Da die Strasse um den Lake Victoria eine kleine Lücke aufweisst, mussten wir für diesen Teil die Fähre nehmen. Am Anlegesteg angekommen, besorgten wir die Tickets und stellten uns hinter die anderen wartenden Autos. Plötzlich tauchte ein Mann in einer leuchtend gelben Weste an unserem Fenster auf und sagte: „1.000 Tsh“ „Ähhhhh für was?“ „Fürs Parken!“ „Bitte, das ist jetzt nicht dein erst Junge oder? Wir parken nicht, wir stehen an, für die Fähre!“ Uns blieb wirklich die Spucke weg. Wir konnten nur noch mit dem Kopf schütteln. Noch einige Minuten verharrte er an unserem Fenster, aber von uns sah er keinen Schilling. Immerhin hatte er Glück bei den einheimischen Autos. Allerdings stellten wir uns die Frage, warum sich keiner darüber beschwerte. Rechnet man nämlich den Betrag im Verhältnis zum monatlichen Einkommen eines Tansaniars hoch, dann wären dies im Vergleich zur Schweiz CHF 50, für gerade mal 30 Minuten, denn dann kam bereits die Fähre. In uns regte sich das Gefühl, dass es „Reiche“ als eine Ehre ansehen, diese Beträge zu zahlen, um ihren Status kundzutun. Wir nicht.
Nach weiteren 15 Minuten hatten wir das andere Ufer erreicht, und es ging an der Küste des Lake Victoria entlang. Wir genossen wunderschöne Ausblicke auf den See und fanden endlich die freundlichen Afrikaner wieder. Es bestätigte einmal mehr, dass der Tourismus den Menschen nur schadet, denn an die Westküste, welche in unseren Augen deutlich schöner ist als die Ostküste, verirrt sich selten ein Urlauber. Allerdings gab es nur wenige Unterkünfte. Wir hatten in unserem GPS ein kleines Guesthouse gefunden. Nun hofften wir, dass der Parkplatz gross genug war für unseren Nisto. Das Glück war mit uns. Mit offenen Armen wurden wir empfangen. Allerdings war die Verständigung nur mit Händen und Füssen möglich, denn die Einwohner sprachen ausschliesslich Swahili. Aber das ist für die Afrikaner keine Hürde. Wir verstanden uns prächtig. Schnell sprach sich unsere Anwesenheit im Dorf herum und so bekamen wir den Rest des Tages Besuch. Alle wollten einmal einen Blick auf die Wazungus (Swahili, Mehrzahl von Mzungu = Rastloser Reisender / Weisser) sowie in den Nisto werfen und die Augen wurden gross, als wir uns Nudeln zubereiteten. Denn das kennt man abseits der grossen Supermärkte nicht.

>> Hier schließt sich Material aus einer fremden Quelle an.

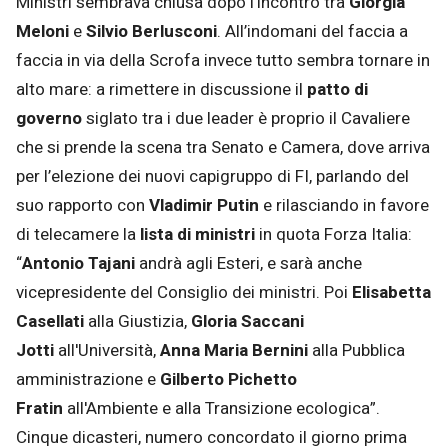
Ministri sembrava chiusa dopo l’incontro tra
Giorgia
Meloni
e
Silvio Berlusconi
. All’indomani del faccia a
faccia in via della Scrofa invece tutto sembra tornare in
alto mare: a rimettere in discussione il
patto di
governo
siglato tra i due leader è proprio il Cavaliere
che si prende la scena tra Senato e Camera, dove arriva
per l’elezione dei nuovi capigruppo di FI, parlando del
suo rapporto con
Vladimir Putin
e rilasciando in favore
di telecamere la
lista di ministri
in quota Forza Italia:
“
Antonio Tajani
andrà agli Esteri, e sarà anche
vicepresidente del Consiglio dei ministri. Poi
Elisabetta
Casellati
alla Giustizia,
Gloria Saccani
Jotti
all'Università,
Anna Maria Bernini
alla Pubblica
amministrazione e
Gilberto Pichetto
Fratin
all'Ambiente e alla Transizione ecologica”.
Cinque dicasteri, numero concordato il giorno prima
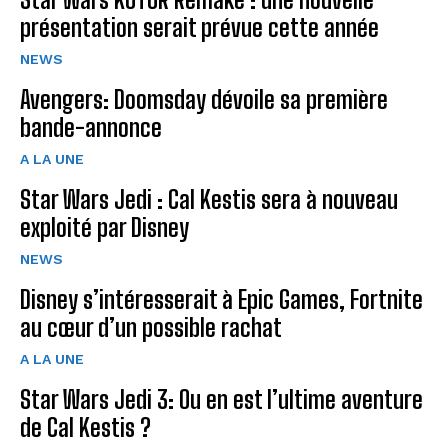
présentation serait prévue cette année
NEWS
Avengers: Doomsday dévoile sa première
bande-annonce
A LA UNE
Star Wars Jedi : Cal Kestis sera à nouveau
exploité par Disney
NEWS
Disney s’intéresserait à Epic Games, Fortnite
au cœur d’un possible rachat
A LA UNE
Star Wars Jedi 3: Ou en est l’ultime aventure
de Cal Kestis ?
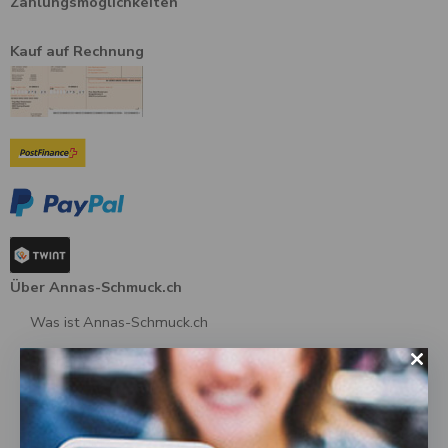
Zahlungsmöglichkeiten
Kauf auf Rechnung
Über Annas-Schmuck.ch
Was ist Annas-Schmuck.ch
Über uns
AGB
Datenschutz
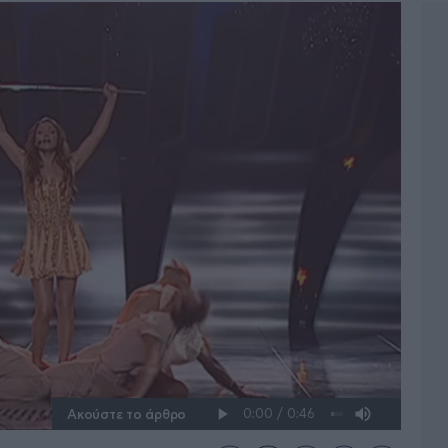
Ακούστε το άρθρο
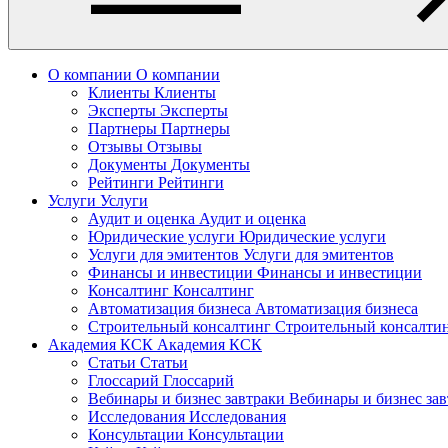
О компании
О компании
Клиенты
Клиенты
Эксперты
Эксперты
Партнеры
Партнеры
Отзывы
Отзывы
Документы
Документы
Рейтинги
Рейтинги
Услуги
Услуги
Аудит и оценка
Аудит и оценка
Юридические услуги
Юридические услуги
Услуги для эмитентов
Услуги для эмитентов
Финансы и инвестиции
Финансы и инвестиции
Консалтинг
Консалтинг
Автоматизация бизнеса
Автоматизация бизнеса
Строительный консалтинг
Строительный консалти
Академия КСК
Академия КСК
Статьи
Статьи
Глоссарий
Глоссарий
Вебинары и бизнес завтраки
Вебинары и бизнес за
Исследования
Исследования
Консультации
Консультации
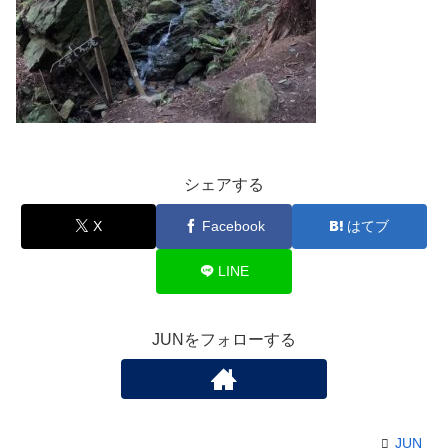
シェアする
X
Facebook
はてブ
LINE
JUNをフォローする
JUN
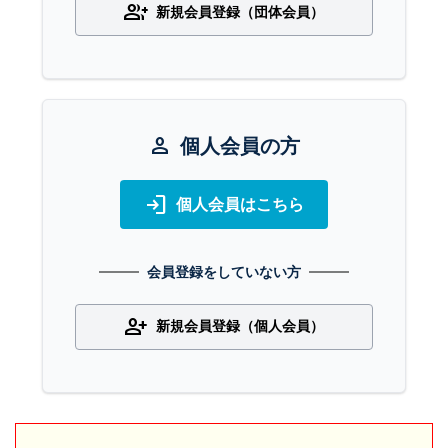
group_add
新規会員登録（団体会員）
person
個人会員の方
login
個人会員はこちら
会員登録をしていない方
person_add
新規会員登録（個人会員）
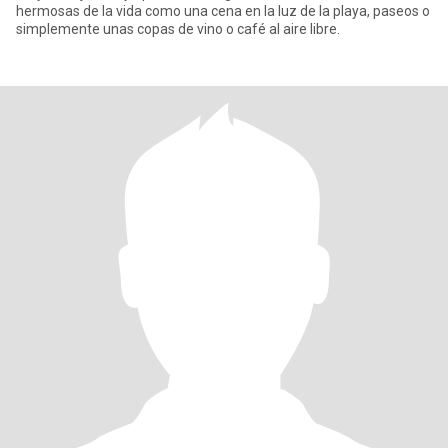
hermosas de la vida como una cena en la luz de la playa, paseos o
simplemente unas copas de vino o café al aire libre.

Am nächsten Morgen hätten wir fast verschlafen, wenn Markus nicht plötzlich eingefallen wäre, dass hier nicht unsere Uhr gilt sondern die Swahili-Zeitrechnung. Also war ein Uhr, die man uns am Tag vorher nannte, denn wir versperrten natürlich die Einfahrt, nicht eine Stunde nach Mittag, sondern eine Stunde nach Sonnenaufgang. Aber wir schafften es noch rechtzeitig und machten uns auf den Weg in Richtung Uganda, erneut begleitet von atemberaubenden Ausblicken auf den See.
Was wir in Uganda so getrieben haben, dann ein anderes Mal.